This post is a part of my year-long quest in 2017 to read only female-authored travel writing. Find out more about it on the project’s main page.
As I wrote in my preview of May’s title in this series, I was looking forward to Kathleen Jamie’s Among Muslims: Meetings at the Frontiers of Pakistan firstly because she was Scottish, and secondly she was travelling in a challenging part of the world.
I should begin by saying that these two factors played out as real strengths of the book to me. There was a familiarity in the author’s perspective on things, making her comfortable and friendly company, and her adventures were a suoerbly written story of a part of the world I know all too little about.
The next thing that stands out is that Jamie did this journey in the 1980s, solo, and with seemingly few contacts arranged in advance. It was a tremendously brave journey, and one that was immensely informative, enlightening and inspiring,
Indeed, it didn’t even feel unoriginal following February’s adventures through Pakistan with Dervla Murphy. While Murphy’s time in the country was not without danger, the fact that she cycled meant she was usually on the move and rarely able to linger long in any one place, Jamie, meanwhile, spends a considerable amount of time in the country – and specifically in its northern border areas – and travels independently on foot or by bus.
It feels patronising to say this, but the author was incredibly brave to do this, and it especially feels that way because she came over not as a strong-willed, machine-like traveller ready for anything, in the way Murphy did somewhat, but instead as a gentle, thoughtful, contemplative and deeply poetic individual. Perhaps her nature was the key to her success, meeting as she does a great many people, digging deeply into their lives, and especially forging strong connections with women.
There are dangers for Jamie, of course, though she seems to take them very much in her stride, with a philosophical attitude and a desire to focus on the positives. She even resorts to seeing the absurdity in some of her situations such as when she is propositioned for sex on one occasion.
This version of the book is a 2002 republication of the original of a decade previously, embellished with a new introductory chapter and rounded off with an account of a poignant return trip to hunt down contacts once more. Quite what these additions bring to the book, I am unsure. The introduction, focussing on an encounter in her Fife hometown with a group of Pakistani men on a peace walk, serves to cast the author’s mind back to her travels though doesn’t really draw the reader into her main story any better than the first proper chapter does, which is so beautifully written that it speaks for itself.
Indeed, so evocative is the opening paragraph, so descriptive, so utterly able to draw you instantly into both the moment and the context, that it is perhaps the best opener to a travelogue I can recall reading. See what you think.

• _DATA SHOWN_
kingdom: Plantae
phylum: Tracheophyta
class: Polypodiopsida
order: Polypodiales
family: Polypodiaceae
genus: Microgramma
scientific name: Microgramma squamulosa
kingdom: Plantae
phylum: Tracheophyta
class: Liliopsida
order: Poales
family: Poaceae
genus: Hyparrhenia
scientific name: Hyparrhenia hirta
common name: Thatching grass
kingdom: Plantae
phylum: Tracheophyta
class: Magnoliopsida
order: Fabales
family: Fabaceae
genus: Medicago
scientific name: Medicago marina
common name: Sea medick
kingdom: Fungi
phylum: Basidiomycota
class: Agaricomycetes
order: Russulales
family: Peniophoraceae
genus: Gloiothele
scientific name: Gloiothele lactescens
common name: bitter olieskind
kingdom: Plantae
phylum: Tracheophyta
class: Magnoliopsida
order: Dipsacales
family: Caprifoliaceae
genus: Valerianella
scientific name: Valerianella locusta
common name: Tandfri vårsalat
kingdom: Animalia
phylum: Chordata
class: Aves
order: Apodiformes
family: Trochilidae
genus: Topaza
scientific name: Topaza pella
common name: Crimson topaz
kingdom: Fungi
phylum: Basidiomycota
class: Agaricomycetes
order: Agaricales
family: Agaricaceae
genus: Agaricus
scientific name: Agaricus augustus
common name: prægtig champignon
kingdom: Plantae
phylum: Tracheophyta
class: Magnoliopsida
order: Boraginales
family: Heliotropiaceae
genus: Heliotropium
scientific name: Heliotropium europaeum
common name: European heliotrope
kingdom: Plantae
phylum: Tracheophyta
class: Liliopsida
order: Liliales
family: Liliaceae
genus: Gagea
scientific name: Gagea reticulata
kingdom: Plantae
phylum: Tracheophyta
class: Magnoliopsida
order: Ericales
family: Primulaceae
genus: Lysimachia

• _THINGS TO DO_
[A] In the book review, what year is given for the republished version of the book?
[B] In the rows, write out everything from the line that contains "genus: Hyparrhenia" down to the line that contains "phylum: Chordata", including both of those lines.

• _EXPECTED OUTPUTS_
[A] 2002

[B]
genus: Hyparrhenia
scientific name: Hyparrhenia hirta
common name: Thatching grass
kingdom: Plantae
phylum: Tracheophyta
class: Magnoliopsida
order: Fabales
family: Fabaceae
genus: Medicago
scientific name: Medicago marina
common name: Sea medick
kingdom: Fungi
phylum: Basidiomycota
class: Agaricomycetes
order: Russulales
family: Peniophoraceae
genus: Gloiothele
scientific name: Gloiothele lactescens
common name: bitter olieskind
kingdom: Plantae
phylum: Tracheophyta
class: Magnoliopsida
order: Dipsacales
family: Caprifoliaceae
genus: Valerianella
scientific name: Valerianella locusta
common name: Tandfri vårsalat
kingdom: Animalia
phylum: Chordata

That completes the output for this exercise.